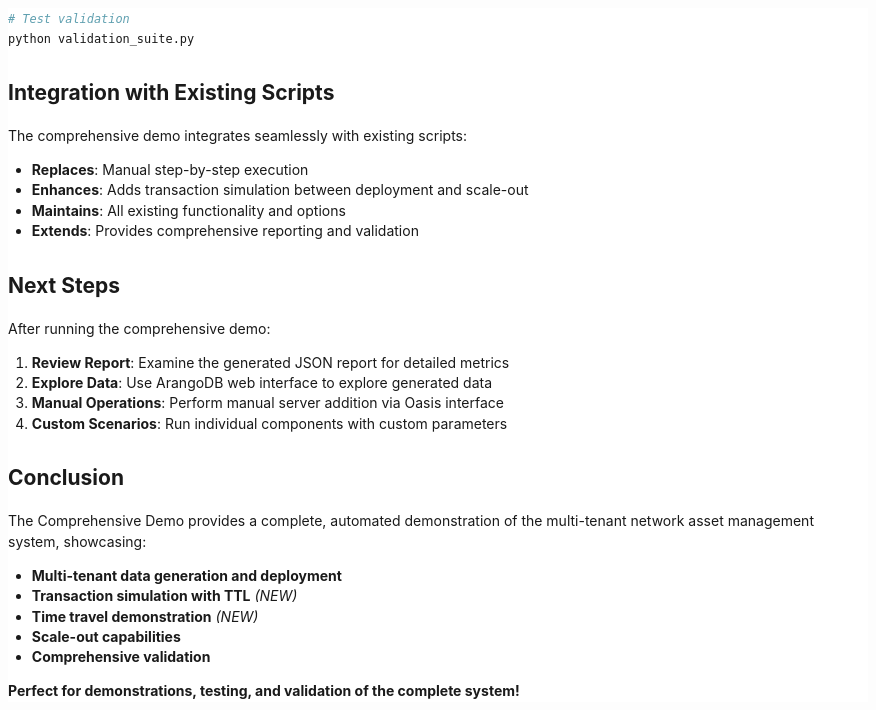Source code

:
 ```bash
# Test validation
python validation_suite.py
```

## Integration with Existing Scripts

The comprehensive demo integrates seamlessly with existing scripts:

- **Replaces**: Manual step-by-step execution
- **Enhances**: Adds transaction simulation between deployment and scale-out
- **Maintains**: All existing functionality and options
- **Extends**: Provides comprehensive reporting and validation

## Next Steps

After running the comprehensive demo:

1. **Review Report**: Examine the generated JSON report for detailed metrics
2. **Explore Data**: Use ArangoDB web interface to explore generated data
3. **Manual Operations**: Perform manual server addition via Oasis interface
4. **Custom Scenarios**: Run individual components with custom parameters

## Conclusion

The Comprehensive Demo provides a complete, automated demonstration of the multi-tenant network asset management system, showcasing:

- **Multi-tenant data generation and deployment**
- **Transaction simulation with TTL** *(NEW)*
- **Time travel demonstration** *(NEW)*
- **Scale-out capabilities**
- **Comprehensive validation**

**Perfect for demonstrations, testing, and validation of the complete system!**
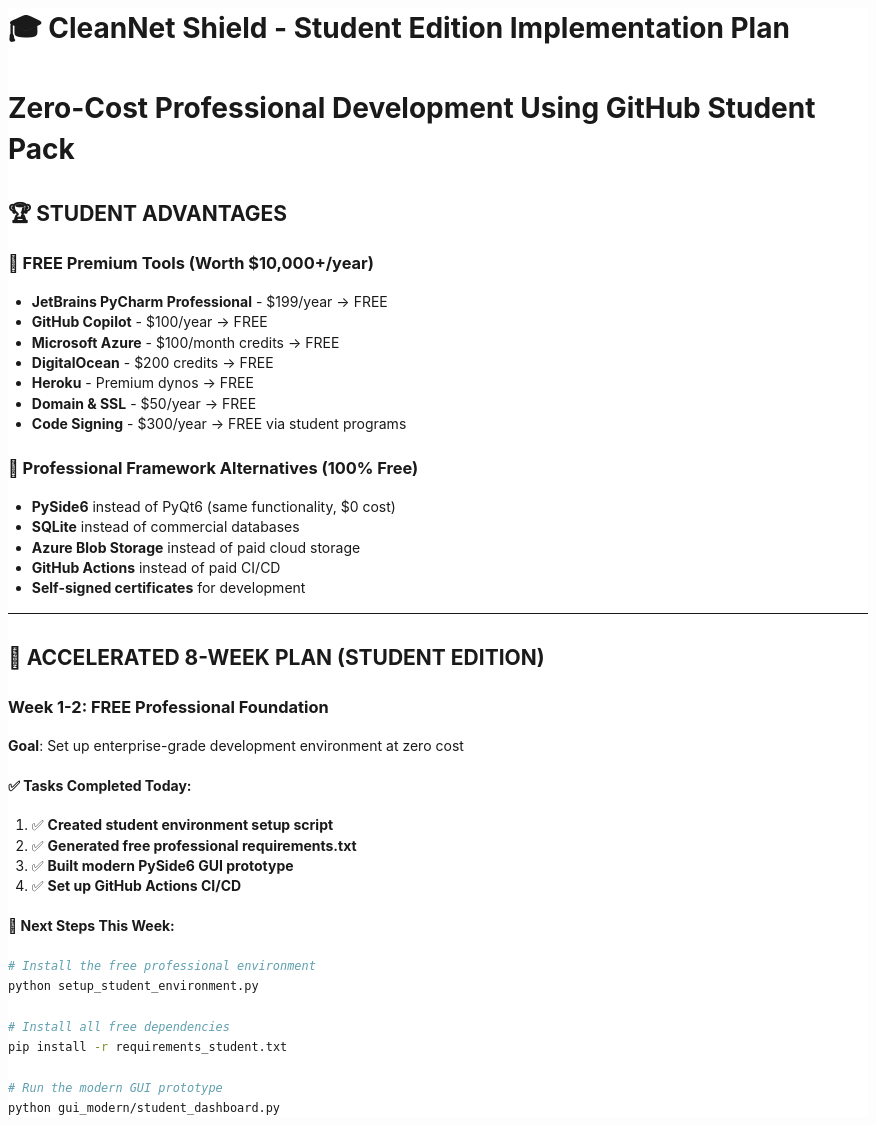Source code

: # 🎓 CleanNet Shield - Student Edition Implementation Plan
# Zero-Cost Professional Development Using GitHub Student Pack

## 🏆 STUDENT ADVANTAGES

### 💎 FREE Premium Tools (Worth $10,000+/year)
- **JetBrains PyCharm Professional** - $199/year → FREE
- **GitHub Copilot** - $100/year → FREE  
- **Microsoft Azure** - $100/month credits → FREE
- **DigitalOcean** - $200 credits → FREE
- **Heroku** - Premium dynos → FREE
- **Domain & SSL** - $50/year → FREE
- **Code Signing** - $300/year → FREE via student programs

### 🚀 Professional Framework Alternatives (100% Free)
- **PySide6** instead of PyQt6 (same functionality, $0 cost)
- **SQLite** instead of commercial databases
- **Azure Blob Storage** instead of paid cloud storage
- **GitHub Actions** instead of paid CI/CD
- **Self-signed certificates** for development

---

## 📅 ACCELERATED 8-WEEK PLAN (STUDENT EDITION)

### Week 1-2: FREE Professional Foundation
**Goal**: Set up enterprise-grade development environment at zero cost

#### ✅ Tasks Completed Today:
1. ✅ **Created student environment setup script**
2. ✅ **Generated free professional requirements.txt**
3. ✅ **Built modern PySide6 GUI prototype**
4. ✅ **Set up GitHub Actions CI/CD**

#### 🔄 Next Steps This Week:
```bash
# Install the free professional environment
python setup_student_environment.py

# Install all free dependencies
pip install -r requirements_student.txt

# Run the modern GUI prototype
python gui_modern/student_dashboard.py
```
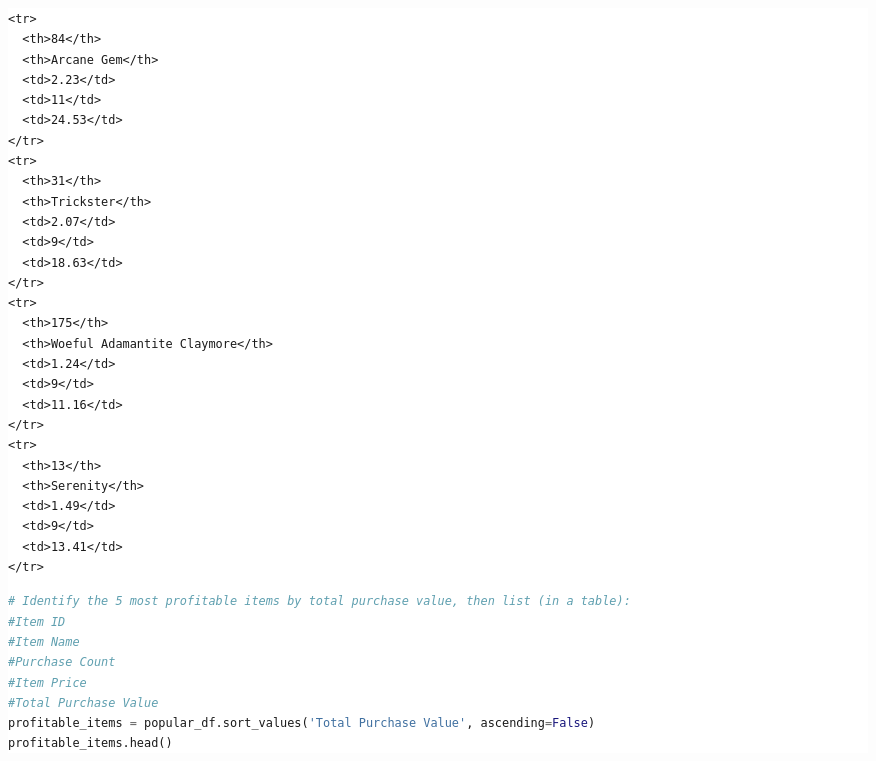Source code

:     <tr>
      <th>84</th>
      <th>Arcane Gem</th>
      <td>2.23</td>
      <td>11</td>
      <td>24.53</td>
    </tr>
    <tr>
      <th>31</th>
      <th>Trickster</th>
      <td>2.07</td>
      <td>9</td>
      <td>18.63</td>
    </tr>
    <tr>
      <th>175</th>
      <th>Woeful Adamantite Claymore</th>
      <td>1.24</td>
      <td>9</td>
      <td>11.16</td>
    </tr>
    <tr>
      <th>13</th>
      <th>Serenity</th>
      <td>1.49</td>
      <td>9</td>
      <td>13.41</td>
    </tr>
  </tbody>
</table>
</div>




```python
# Identify the 5 most profitable items by total purchase value, then list (in a table):
#Item ID
#Item Name
#Purchase Count
#Item Price
#Total Purchase Value
profitable_items = popular_df.sort_values('Total Purchase Value', ascending=False)
profitable_items.head()

```




<div>
<style>
    .dataframe thead tr:only-child th {
        text-align: right;
    }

Required work – A single figure is the answer: the number of lines in the listing where "functionality" occurs.

The completed task – 2